══ Available data ══

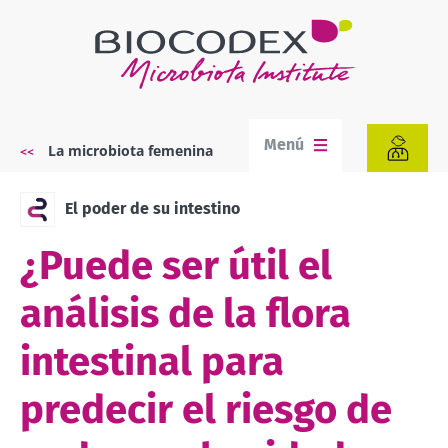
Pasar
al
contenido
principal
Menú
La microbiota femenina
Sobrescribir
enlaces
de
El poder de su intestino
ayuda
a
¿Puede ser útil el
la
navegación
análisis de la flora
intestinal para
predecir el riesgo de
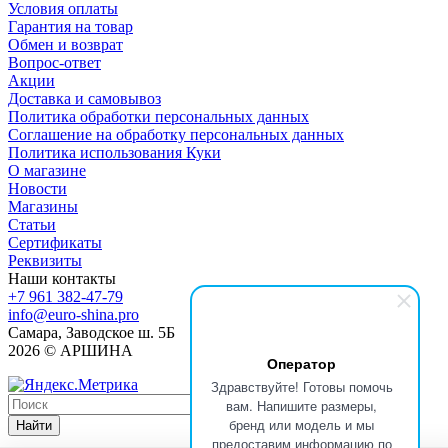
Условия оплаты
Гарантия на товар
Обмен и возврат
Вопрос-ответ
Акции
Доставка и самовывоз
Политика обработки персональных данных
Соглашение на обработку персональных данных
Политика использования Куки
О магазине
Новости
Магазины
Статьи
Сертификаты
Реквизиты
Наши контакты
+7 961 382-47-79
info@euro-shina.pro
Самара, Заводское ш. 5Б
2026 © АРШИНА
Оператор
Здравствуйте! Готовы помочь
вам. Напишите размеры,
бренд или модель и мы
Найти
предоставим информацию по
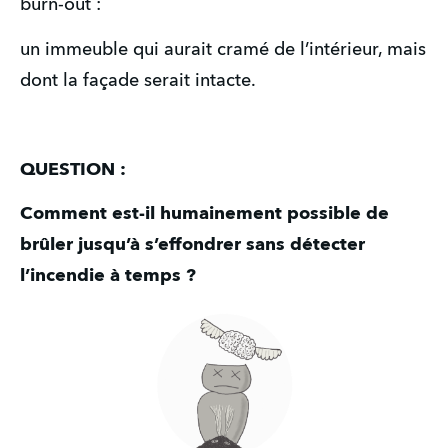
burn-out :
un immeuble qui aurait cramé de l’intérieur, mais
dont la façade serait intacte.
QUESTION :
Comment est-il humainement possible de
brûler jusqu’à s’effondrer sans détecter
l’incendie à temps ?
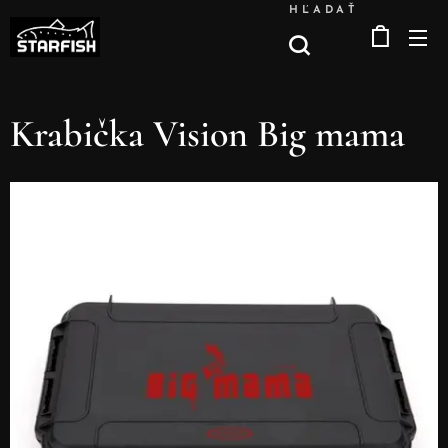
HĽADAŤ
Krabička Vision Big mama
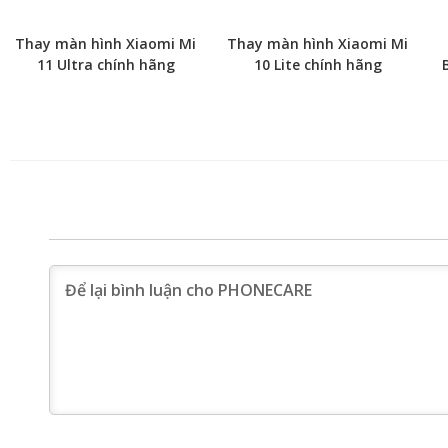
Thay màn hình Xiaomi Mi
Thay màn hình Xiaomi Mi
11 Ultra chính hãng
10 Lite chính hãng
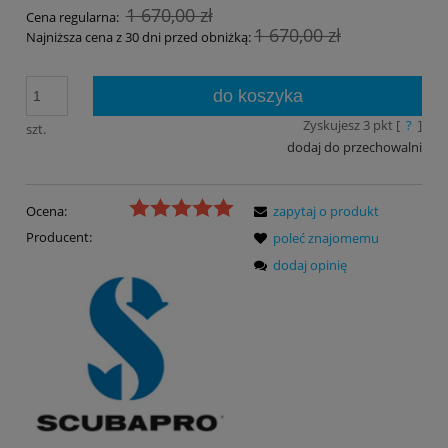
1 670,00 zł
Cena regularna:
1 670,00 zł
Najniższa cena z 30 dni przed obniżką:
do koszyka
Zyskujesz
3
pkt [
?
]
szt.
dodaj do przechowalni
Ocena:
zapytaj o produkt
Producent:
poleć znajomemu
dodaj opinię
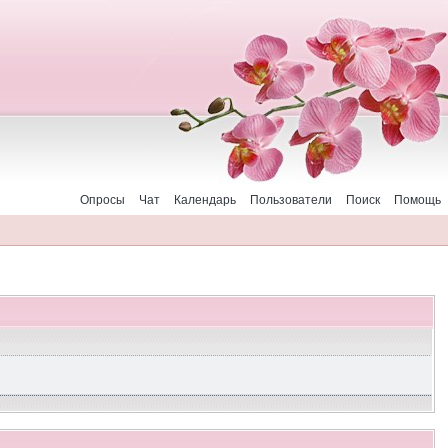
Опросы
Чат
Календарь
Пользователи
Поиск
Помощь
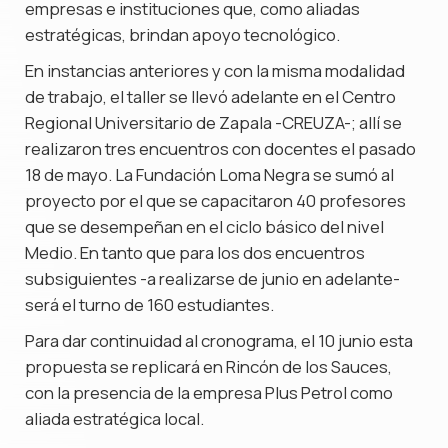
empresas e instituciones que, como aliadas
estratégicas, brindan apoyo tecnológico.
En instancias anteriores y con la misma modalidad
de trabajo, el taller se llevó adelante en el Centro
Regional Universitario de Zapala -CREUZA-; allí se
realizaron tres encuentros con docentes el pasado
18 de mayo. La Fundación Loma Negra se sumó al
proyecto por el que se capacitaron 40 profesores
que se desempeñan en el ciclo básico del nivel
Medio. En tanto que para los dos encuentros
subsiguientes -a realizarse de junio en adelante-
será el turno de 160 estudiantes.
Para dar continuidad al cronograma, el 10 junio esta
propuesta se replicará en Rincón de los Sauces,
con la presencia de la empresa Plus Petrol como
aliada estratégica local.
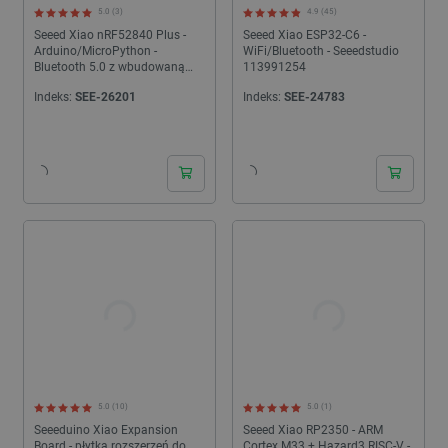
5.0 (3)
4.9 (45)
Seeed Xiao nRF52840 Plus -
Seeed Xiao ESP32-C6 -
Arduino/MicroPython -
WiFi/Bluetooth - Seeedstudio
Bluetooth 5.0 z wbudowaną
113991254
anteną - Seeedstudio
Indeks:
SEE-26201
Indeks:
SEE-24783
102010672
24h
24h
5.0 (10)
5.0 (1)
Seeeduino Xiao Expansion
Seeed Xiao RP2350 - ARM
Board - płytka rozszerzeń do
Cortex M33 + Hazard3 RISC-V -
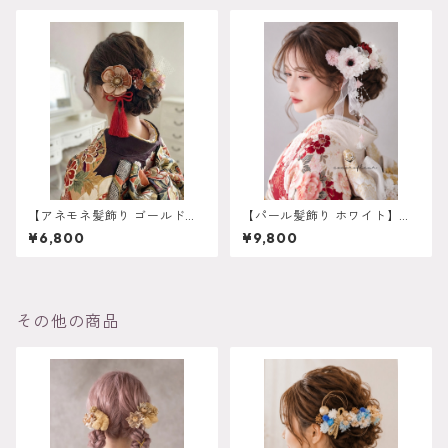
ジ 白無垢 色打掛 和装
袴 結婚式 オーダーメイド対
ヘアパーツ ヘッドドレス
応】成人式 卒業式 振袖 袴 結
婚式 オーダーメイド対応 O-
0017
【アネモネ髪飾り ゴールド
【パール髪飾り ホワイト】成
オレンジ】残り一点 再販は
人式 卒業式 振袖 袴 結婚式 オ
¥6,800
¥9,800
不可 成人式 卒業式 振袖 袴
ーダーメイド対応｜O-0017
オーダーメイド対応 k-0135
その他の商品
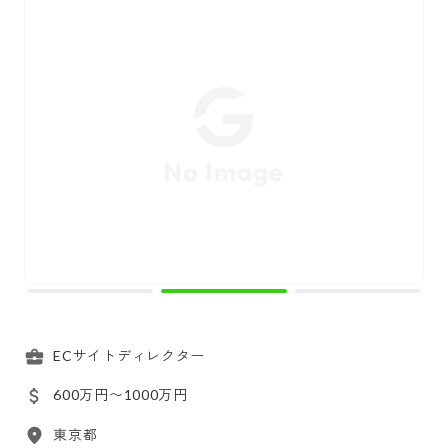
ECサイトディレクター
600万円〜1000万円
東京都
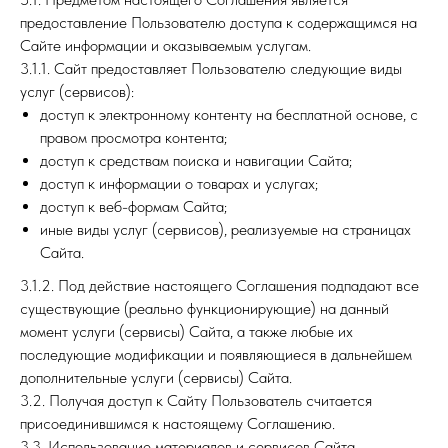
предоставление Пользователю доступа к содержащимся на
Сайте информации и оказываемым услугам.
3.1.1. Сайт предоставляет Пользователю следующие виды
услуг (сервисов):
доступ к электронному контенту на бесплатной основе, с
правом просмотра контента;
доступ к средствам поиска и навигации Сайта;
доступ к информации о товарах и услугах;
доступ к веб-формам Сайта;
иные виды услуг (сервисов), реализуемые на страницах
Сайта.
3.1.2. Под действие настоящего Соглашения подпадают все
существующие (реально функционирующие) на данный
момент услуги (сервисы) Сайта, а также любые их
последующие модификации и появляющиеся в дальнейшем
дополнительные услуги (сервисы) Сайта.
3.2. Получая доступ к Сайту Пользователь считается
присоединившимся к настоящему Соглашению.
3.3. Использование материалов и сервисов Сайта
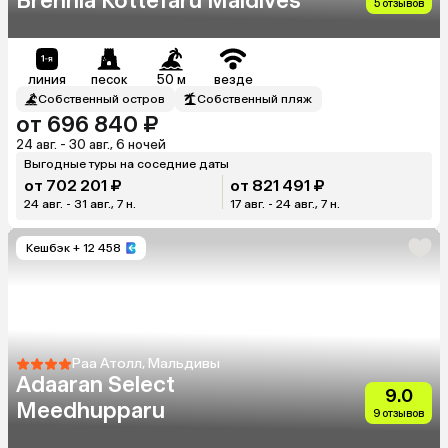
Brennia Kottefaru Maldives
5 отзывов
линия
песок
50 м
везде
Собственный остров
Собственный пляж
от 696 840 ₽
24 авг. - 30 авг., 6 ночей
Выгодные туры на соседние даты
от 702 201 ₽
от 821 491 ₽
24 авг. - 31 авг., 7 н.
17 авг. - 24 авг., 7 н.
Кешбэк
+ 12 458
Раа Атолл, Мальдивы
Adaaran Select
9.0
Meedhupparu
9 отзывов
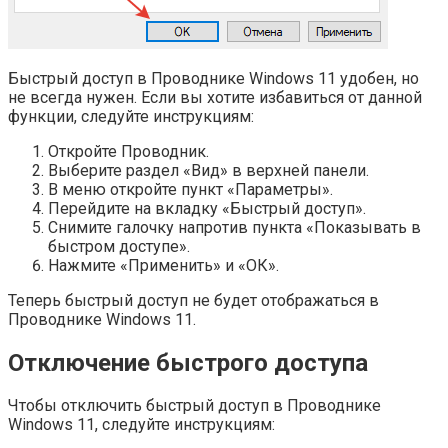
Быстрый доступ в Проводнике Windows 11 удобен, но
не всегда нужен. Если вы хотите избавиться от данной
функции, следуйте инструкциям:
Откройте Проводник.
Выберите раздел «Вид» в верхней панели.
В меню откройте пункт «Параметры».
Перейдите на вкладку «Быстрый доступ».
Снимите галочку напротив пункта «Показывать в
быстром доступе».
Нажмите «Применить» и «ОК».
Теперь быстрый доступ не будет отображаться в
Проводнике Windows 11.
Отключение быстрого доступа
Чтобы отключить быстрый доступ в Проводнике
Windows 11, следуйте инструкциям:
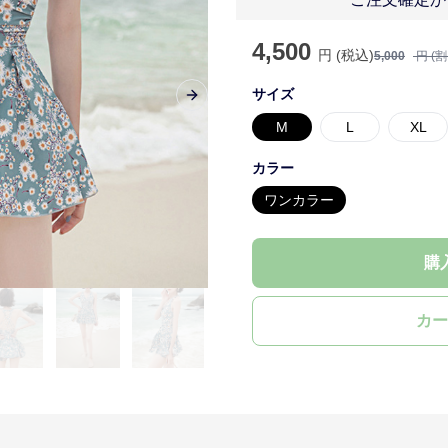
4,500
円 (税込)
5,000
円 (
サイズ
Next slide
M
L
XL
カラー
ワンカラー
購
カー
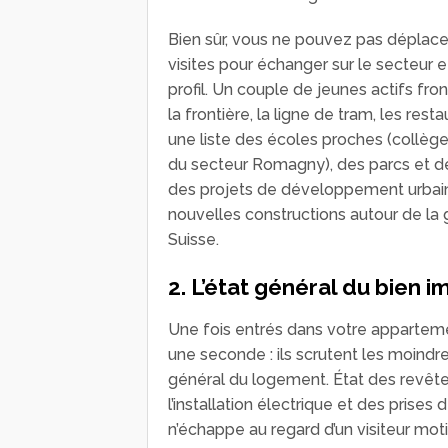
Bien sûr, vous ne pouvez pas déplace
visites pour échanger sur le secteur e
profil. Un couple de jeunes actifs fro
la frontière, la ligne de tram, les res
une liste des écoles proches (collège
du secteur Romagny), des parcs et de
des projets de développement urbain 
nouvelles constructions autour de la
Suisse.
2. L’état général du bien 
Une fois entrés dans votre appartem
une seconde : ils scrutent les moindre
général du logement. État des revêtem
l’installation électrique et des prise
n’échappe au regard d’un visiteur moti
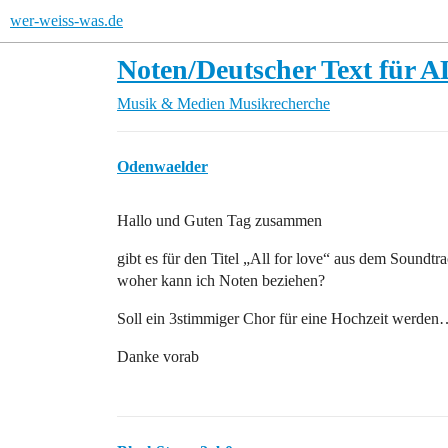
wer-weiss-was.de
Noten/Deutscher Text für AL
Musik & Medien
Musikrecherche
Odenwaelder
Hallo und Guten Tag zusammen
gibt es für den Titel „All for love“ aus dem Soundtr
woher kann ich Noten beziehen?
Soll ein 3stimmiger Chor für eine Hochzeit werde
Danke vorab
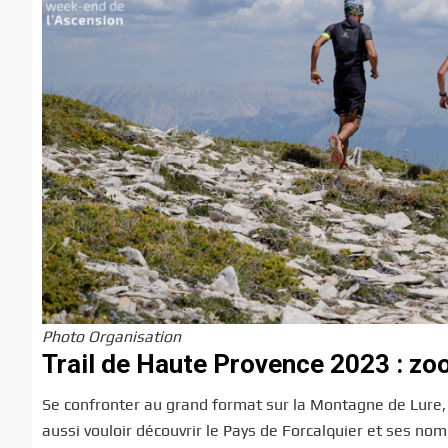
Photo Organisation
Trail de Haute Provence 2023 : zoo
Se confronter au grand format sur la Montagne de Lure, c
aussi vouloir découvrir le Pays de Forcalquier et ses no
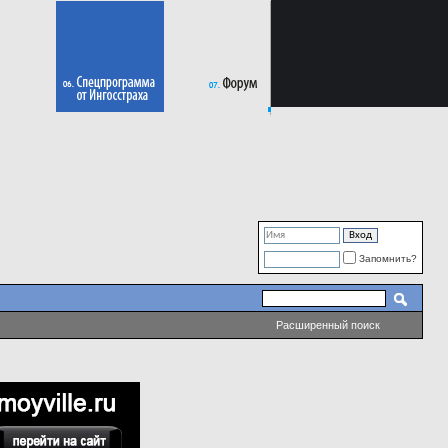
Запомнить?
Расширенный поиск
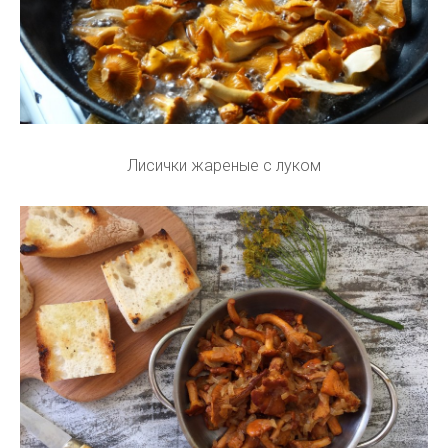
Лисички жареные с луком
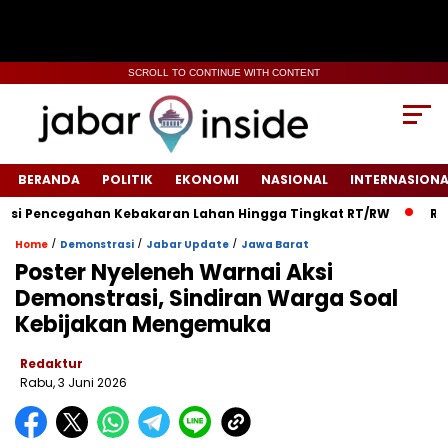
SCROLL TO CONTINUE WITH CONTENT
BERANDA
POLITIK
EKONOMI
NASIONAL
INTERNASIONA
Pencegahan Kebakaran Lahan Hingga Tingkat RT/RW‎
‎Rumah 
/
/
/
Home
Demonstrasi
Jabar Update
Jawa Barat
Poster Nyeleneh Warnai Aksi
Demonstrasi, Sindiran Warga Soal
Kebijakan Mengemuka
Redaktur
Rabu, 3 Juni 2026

═══

What to do -> A verbatim copy of the records above, without pictures, is required.

Answer below ->
Pasar
al
contenido
principal
Menú
La microbiota femenina
Sobrescribir
enlaces
de
El poder de su intestino
ayuda
a
¿Puede ser útil el
la
navegación
análisis de la flora
intestinal para
predecir el riesgo de
Условия оплаты
Гарантия на товар
Обмен и возврат
Вопрос-ответ
Акции
Доставка и самовывоз
Политика обработки персональных данных
Соглашение на обработку персональных данных
Политика использования Куки
О магазине
Новости
Магазины
Статьи
Сертификаты
Реквизиты
Наши контакты
+7 961 382-47-79
info@euro-shina.pro
Самара, Заводское ш. 5Б
2026 © АРШИНА
Оператор
Здравствуйте! Готовы помочь
вам. Напишите размеры,
бренд или модель и мы
Найти
предоставим информацию по
burn-out :
un immeuble qui aurait cramé de l’intérieur, mais
dont la façade serait intacte.
QUESTION :
Comment est-il humainement possible de
brûler jusqu’à s’effondrer sans détecter
l’incendie à temps ?
HĽADAŤ
Krabička Vision Big mama
Thay màn hình Xiaomi Mi
Thay màn hình Xiaomi Mi
11 Ultra chính hãng
10 Lite chính hãng
1 670,00 zł
Cena regularna:
1 670,00 zł
Najniższa cena z 30 dni przed obniżką:
do koszyka
Zyskujesz
3
pkt [
?
]
szt.
dodaj do przechowalni
Ocena:
zapytaj o produkt
Producent:
poleć znajomemu
dodaj opinię
Опросы
Чат
Календарь
Пользователи
Поиск
Помощь
empresas e instituciones que, como aliadas
estratégicas, brindan apoyo tecnológico.
En instancias anteriores y con la misma modalidad
de trabajo, el taller se llevó adelante en el Centro
Regional Universitario de Zapala -CREUZA-; allí se
realizaron tres encuentros con docentes el pasado
18 de mayo. La Fundación Loma Negra se sumó al
proyecto por el que se capacitaron 40 profesores
que se desempeñan en el ciclo básico del nivel
Medio. En tanto que para los dos encuentros
subsiguientes -a realizarse de junio en adelante-
será el turno de 160 estudiantes.
Para dar continuidad al cronograma, el 10 junio esta
propuesta se replicará en Rincón de los Sauces,
con la presencia de la empresa Plus Petrol como
aliada estratégica local.
5.0 (3)
4.9 (45)
Seeed Xiao nRF52840 Plus -
Seeed Xiao ESP32-C6 -
Arduino/MicroPython -
WiFi/Bluetooth - Seeedstudio
Bluetooth 5.0 z wbudowaną
113991254
anteną - Seeedstudio
Indeks:
SEE-26201
Indeks:
SEE-24783
102010672
24h
24h
5.0 (10)
5.0 (1)
Seeeduino Xiao Expansion
Seeed Xiao RP2350 - ARM
Board - płytka rozszerzeń do
Cortex M33 + Hazard3 RISC-V -
ジ 白無垢 色打掛 和装
袴 結婚式 オーダーメイド対
ヘアパーツ ヘッドドレス
応】成人式 卒業式 振袖 袴 結
婚式 オーダーメイド対応 O-
0017
【アネモネ髪飾り ゴールド
【パール髪飾り ホワイト】成
オレンジ】残り一点 再販は
人式 卒業式 振袖 袴 結婚式 オ
¥6,800
¥9,800
不可 成人式 卒業式 振袖 袴
ーダーメイド対応｜O-0017
オーダーメイド対応 k-0135
その他の商品
ECサイトディレクター
600万円〜1000万円
東京都
предоставление Пользователю доступа к содержащимся на
Сайте информации и оказываемым услугам.
3.1.1. Сайт предоставляет Пользователю следующие виды
услуг (сервисов):
доступ к электронному контенту на бесплатной основе, с
правом просмотра контента;
доступ к средствам поиска и навигации Сайта;
доступ к информации о товарах и услугах;
доступ к веб-формам Сайта;
иные виды услуг (сервисов), реализуемые на страницах
Сайта.
3.1.2. Под действие настоящего Соглашения подпадают все
существующие (реально функционирующие) на данный
момент услуги (сервисы) Сайта, а также любые их
последующие модификации и появляющиеся в дальнейшем
дополнительные услуги (сервисы) Сайта.
3.2. Получая доступ к Сайту Пользователь считается
присоединившимся к настоящему Соглашению.
3.3. Использование материалов и сервисов Сайта
Brennia Kottefaru Maldives
5 отзывов
линия
песок
50 м
везде
Собственный остров
Собственный пляж
от 696 840 ₽
24 авг. - 30 авг., 6 ночей
Выгодные туры на соседние даты
от 702 201 ₽
от 821 491 ₽
24 авг. - 31 авг., 7 н.
17 авг. - 24 авг., 7 н.
Кешбэк
+ 12 458
Раа Атолл, Мальдивы
Adaaran Select
9.0
Meedhupparu
9 отзывов
Быстрый доступ в Проводнике Windows 11 удобен, но
не всегда нужен. Если вы хотите избавиться от данной
функции, следуйте инструкциям:
Откройте Проводник.
Выберите раздел «Вид» в верхней панели.
В меню откройте пункт «Параметры».
Перейдите на вкладку «Быстрый доступ».
Снимите галочку напротив пункта «Показывать в
быстром доступе».
Нажмите «Применить» и «ОК».
Теперь быстрый доступ не будет отображаться в
Проводнике Windows 11.
Отключение быстрого доступа
Чтобы отключить быстрый доступ в Проводнике
Windows 11, следуйте инструкциям:
4,500
円 (税込)
5,000
円 (
サイズ
Next slide
M
L
XL
カラー
ワンカラー
購
カー
Bien sûr, vous ne pouvez pas déplace
visites pour échanger sur le secteur e
profil. Un couple de jeunes actifs fro
la frontière, la ligne de tram, les res
une liste des écoles proches (collège
du secteur Romagny), des parcs et de
des projets de développement urbain 
nouvelles constructions autour de la
Suisse.
2. L’état général du bien 
Une fois entrés dans votre appartem
une seconde : ils scrutent les moindre
général du logement. État des revêtem
l’installation électrique et des prise
n’échappe au regard d’un visiteur moti
wer-weiss-was.de
Noten/Deutscher Text für AL
Musik & Medien
Musikrecherche
Odenwaelder
Hallo und Guten Tag zusammen
gibt es für den Titel „All for love“ aus dem Soundtr
woher kann ich Noten beziehen?
Soll ein 3stimmiger Chor für eine Hochzeit werde
Danke vorab
Photo Organisation
Trail de Haute Provence 2023 : zoo
Se confronter au grand format sur la Montagne de Lure, c
aussi vouloir découvrir le Pays de Forcalquier et ses no
Запомнить?
Расширенный поиск
Лисички жареные с луком
SCROLL TO CONTINUE WITH CONTENT
BERANDA
POLITIK
EKONOMI
NASIONAL
INTERNASIONA
Pencegahan Kebakaran Lahan Hingga Tingkat RT/RW‎
‎Rumah 
/
/
/
Home
Demonstrasi
Jabar Update
Jawa Barat
Poster Nyeleneh Warnai Aksi
Demonstrasi, Sindiran Warga Soal
Kebijakan Mengemuka
Redaktur
Rabu, 3 Juni 2026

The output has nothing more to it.